Movie review
November 11, 2016 · 121 min · NR
Woke Score
Lower is better
Breakdown
These are the editorial factors and ratings behind our score for The Love Witch.
Woke representation / casting
Cast is overwhelmingly white and chosen to match the deliberate 1960s-inspired Technicolor aesthetic and small California town setting. No forced diversity, race or gender swaps, or identity-based casting that feels mismatched to the story or period style.
Woke political dialogue
Some voiceover and character lines critique how patriarchy shapes women’s self-worth around male approval and turns men into fragile or obsessive figures, but these stay inside the protagonist’s delusional, campy worldview rather than functioning as direct lectures.
Identity-driven story themes
The core premise and arc revolve around a woman’s identity, sexuality, and self-worth being warped by patriarchal expectations and her own need for male love, with recurring emphasis on distinctly female biological experiences and emotional labor in romance.
Western institutional / cultural critique
The film critiques traditional gender roles and romantic ideals by showing patriarchy driving women toward self-objectification and men toward toxic entitlement or weakness. It challenges these norms through satire without broad attacks on Western institutions, Christianity, or capitalism.
Review
The Love Witch is a 2016 horror-comedy about Elaine, a glamorous modern witch who uses spells and potions to force men into obsessive love, only for her magic to cause madness, violence, and death. She relocates to a quiet California town hoping for real connection but repeats destructive patterns tied to her past. The story uses bold retro styling to examine female desire, patriarchal damage to women, biological female experiences in magic, and how idealized romance harms both sexes through character choices and plot results.
Woke character or canon changes
Not relevant. This is an original story with no adaptations or historical reinterpretations.

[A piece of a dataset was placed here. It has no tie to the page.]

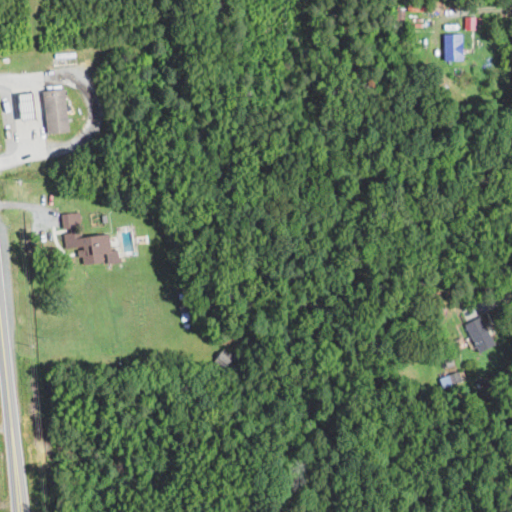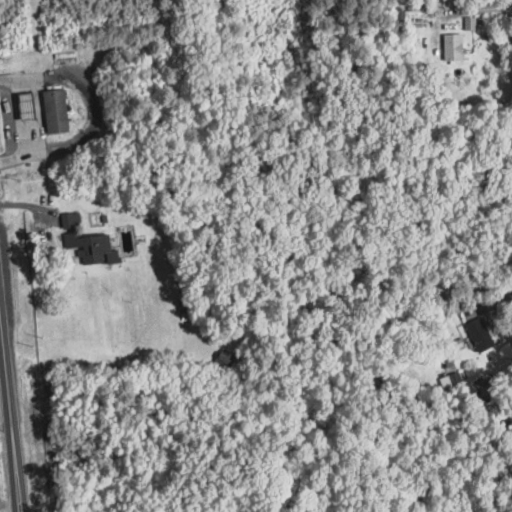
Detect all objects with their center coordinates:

Anti-woke backlash and complaints
Almost no public debate or complaints framing the film as woke, propagandistic, or pushing identity politics. Reception centered on style and satire; any criticism stayed minor and came mostly from progressive circles objecting to its biological focus rather than from viewers calling it too woke.
Creator track record context
Anna Biller, the film’s central creator, has a clear history of making consciously feminist work that examines misogyny, female desire, and gender power dynamics from inside a woman’s perspective, including public statements about her intent to create such films. Supporting crew show no comparable patterns.